Identifying variables include:

  • Direct identifiers, which are variables such as names, addresses, or identity card numbers. They permit direct identification of a respondent but are not needed for statistical or research purposes, and should thus be removed from the published dataset.
  • Indirect identifiers, which are characteristics that may be shared by several respondents, and whose combination could lead to the re-identification of one of them. For example, the combination of variables such as district of residence, age, sex, and profession would be identifying if only one individual of that particular sex, age and profession lived in that particular district. Such variables are needed for statistical purposes, and should thus not be removed from the published data files. Anonymizing the data will consist in
    1. determining which variables are potential identifiers (this relies on one's personal judgement), and in
    2. modifying the level of precision of these variables to reduce the risk of re-identification to an acceptable level. The challenge is to maximize the security while minimizing the resulting information loss.

It should be noted that the disclosure risk does not only depend on the presence of identifying variables in the dataset, but also on:

  • The existence of an intruder, which in turn depends on the potential benefit this intruder would reap from re-identification. For some types of data such as business data, the intruder's motivation can be high. For other types of datasets, like household surveys in developing countries, the motivation would typically be much lower as there is little to gain in re-identifying respondents.
  • What other data are available to the intruder. Often, re-identification is done by matching data from various sources (for example, matching sample survey data with administrative registers).
  • The cost of re-identification. The higher the cost, the lower the benefit for an intruder.

To account for these various parameters, a disclosure scenario must be defined as a first step in the anonymization process. Scenarios can be classified in two categories:

  • Nosy neighbor scenarios. These scenarios assume the intruder has enough information on a single unit, or a few of them, and this information stems from his/her personal knowledge. In other words, the intruder belongs to the circle of acquaintances of a statistical unit.
  • External archive scenarios. Such scenarios are based on the assumption that the intruder can link records belonging to the distributed dataset to records from another available dataset (or register) which contains direct identifiers. The intruder does so by using identifying variables available in both datasets as merging keys (data matching).

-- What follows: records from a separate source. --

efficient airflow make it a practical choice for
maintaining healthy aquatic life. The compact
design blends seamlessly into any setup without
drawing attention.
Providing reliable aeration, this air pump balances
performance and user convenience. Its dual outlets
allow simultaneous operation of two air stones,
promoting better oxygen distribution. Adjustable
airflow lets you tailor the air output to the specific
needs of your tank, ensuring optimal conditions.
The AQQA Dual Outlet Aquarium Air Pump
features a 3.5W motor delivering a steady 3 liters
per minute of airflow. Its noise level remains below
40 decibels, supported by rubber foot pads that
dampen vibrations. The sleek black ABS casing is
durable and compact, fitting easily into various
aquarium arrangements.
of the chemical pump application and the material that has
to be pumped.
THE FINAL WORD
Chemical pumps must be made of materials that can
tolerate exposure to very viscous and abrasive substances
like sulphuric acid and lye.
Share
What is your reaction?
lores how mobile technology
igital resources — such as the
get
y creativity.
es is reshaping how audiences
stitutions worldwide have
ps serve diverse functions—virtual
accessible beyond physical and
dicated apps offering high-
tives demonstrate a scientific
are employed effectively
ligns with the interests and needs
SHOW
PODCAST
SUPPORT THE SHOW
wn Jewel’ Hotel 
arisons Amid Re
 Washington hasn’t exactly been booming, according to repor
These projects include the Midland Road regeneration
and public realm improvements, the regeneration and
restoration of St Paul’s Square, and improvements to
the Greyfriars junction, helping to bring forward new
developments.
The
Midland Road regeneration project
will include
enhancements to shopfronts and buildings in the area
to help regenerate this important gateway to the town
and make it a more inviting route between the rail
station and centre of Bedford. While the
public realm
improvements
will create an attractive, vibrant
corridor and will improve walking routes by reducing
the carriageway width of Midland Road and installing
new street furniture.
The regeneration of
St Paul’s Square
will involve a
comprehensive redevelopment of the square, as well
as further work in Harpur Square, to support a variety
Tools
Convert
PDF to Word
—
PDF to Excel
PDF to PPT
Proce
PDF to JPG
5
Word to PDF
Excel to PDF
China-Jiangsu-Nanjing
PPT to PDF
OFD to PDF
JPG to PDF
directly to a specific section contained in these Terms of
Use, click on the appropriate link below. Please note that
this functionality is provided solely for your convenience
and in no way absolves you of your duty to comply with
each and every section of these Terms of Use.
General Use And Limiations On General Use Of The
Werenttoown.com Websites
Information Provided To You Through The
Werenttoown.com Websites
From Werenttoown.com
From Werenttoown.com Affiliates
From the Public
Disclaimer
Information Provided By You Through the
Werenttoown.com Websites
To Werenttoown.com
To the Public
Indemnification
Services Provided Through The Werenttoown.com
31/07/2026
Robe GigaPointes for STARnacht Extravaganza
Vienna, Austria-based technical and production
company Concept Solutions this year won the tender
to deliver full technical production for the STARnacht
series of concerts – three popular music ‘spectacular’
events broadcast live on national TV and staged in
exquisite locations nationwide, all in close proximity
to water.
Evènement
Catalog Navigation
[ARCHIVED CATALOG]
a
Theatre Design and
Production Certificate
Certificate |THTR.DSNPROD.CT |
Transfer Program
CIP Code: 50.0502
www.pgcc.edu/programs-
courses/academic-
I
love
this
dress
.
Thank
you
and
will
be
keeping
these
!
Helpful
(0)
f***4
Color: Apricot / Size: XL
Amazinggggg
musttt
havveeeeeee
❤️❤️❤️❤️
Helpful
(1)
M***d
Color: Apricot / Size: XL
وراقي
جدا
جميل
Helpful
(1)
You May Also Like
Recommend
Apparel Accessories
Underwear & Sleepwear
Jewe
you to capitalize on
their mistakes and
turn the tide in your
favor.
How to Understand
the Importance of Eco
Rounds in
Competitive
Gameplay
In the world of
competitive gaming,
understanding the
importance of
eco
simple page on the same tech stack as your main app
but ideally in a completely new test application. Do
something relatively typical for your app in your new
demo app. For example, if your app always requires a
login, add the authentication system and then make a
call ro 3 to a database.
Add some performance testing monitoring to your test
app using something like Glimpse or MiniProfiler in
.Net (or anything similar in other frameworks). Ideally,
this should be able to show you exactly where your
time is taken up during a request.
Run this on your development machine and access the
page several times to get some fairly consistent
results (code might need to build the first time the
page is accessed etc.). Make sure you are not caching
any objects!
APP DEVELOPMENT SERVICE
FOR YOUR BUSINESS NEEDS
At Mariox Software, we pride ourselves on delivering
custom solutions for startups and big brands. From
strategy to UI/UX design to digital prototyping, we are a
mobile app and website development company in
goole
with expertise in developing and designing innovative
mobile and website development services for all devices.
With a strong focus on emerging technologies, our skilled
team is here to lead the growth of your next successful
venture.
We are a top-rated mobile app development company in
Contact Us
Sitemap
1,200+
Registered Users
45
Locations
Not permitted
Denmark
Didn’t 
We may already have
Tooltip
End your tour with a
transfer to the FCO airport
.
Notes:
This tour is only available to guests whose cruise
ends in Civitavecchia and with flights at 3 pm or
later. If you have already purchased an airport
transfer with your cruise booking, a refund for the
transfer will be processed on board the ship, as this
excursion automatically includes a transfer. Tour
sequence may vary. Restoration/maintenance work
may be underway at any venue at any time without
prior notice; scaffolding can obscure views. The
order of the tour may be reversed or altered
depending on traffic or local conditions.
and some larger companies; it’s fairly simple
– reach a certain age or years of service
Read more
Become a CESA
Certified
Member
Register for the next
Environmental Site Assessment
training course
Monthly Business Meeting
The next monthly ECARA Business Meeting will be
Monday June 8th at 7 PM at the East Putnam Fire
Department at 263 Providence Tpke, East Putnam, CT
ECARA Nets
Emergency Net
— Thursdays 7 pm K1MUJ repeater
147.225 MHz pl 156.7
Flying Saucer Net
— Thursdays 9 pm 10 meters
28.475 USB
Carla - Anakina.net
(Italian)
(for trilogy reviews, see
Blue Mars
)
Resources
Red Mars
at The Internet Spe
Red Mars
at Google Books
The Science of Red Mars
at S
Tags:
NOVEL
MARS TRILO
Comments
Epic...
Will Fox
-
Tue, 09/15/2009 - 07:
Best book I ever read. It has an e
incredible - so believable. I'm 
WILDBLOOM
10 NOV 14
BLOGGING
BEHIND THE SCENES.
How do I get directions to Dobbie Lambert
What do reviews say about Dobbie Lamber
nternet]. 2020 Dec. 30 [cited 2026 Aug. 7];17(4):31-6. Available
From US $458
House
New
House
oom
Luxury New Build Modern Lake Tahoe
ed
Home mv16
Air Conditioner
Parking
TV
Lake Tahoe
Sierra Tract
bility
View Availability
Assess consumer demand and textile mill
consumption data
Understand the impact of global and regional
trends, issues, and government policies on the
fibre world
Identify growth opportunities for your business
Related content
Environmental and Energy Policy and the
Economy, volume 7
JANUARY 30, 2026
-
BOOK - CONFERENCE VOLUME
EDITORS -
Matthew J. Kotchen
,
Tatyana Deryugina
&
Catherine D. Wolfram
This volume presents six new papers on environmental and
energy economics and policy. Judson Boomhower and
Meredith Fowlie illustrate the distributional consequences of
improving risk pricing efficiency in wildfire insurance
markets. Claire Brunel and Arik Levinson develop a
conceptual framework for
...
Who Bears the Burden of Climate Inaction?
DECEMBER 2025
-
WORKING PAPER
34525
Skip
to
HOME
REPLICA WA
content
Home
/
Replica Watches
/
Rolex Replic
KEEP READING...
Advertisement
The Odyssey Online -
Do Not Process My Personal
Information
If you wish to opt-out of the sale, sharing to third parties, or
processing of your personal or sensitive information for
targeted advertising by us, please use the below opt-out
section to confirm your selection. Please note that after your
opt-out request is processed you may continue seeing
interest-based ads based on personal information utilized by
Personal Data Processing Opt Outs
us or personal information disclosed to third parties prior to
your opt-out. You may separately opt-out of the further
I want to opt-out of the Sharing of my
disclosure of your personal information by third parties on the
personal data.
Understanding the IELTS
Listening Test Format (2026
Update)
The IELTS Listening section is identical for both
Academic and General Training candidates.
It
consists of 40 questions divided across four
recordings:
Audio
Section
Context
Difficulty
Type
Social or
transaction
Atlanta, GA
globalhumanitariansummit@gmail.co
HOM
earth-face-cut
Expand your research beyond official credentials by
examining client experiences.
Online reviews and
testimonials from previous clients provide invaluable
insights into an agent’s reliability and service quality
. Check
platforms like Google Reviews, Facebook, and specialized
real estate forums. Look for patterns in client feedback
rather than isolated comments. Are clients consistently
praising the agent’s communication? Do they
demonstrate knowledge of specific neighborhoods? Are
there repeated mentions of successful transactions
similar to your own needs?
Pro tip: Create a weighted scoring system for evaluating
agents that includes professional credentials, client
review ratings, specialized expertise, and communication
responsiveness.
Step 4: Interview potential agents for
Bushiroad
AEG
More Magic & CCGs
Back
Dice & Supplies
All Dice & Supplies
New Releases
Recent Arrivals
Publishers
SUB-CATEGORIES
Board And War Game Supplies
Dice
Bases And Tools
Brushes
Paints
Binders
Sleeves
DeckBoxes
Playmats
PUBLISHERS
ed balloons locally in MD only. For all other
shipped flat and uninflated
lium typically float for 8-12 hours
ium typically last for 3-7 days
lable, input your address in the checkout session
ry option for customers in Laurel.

Conservative assumptions are often made in order to define a worst case scenario.

When producing microdata file, one should always keep the user perspective in mind. It is fundamental that the released file meet the researcher's requirements. Both information content and the choice of protection methods have to focus as much as possible on the user's needs. Knowledge of the statistical analysis the users generally wants to perform helps deciding the anonymization strategy.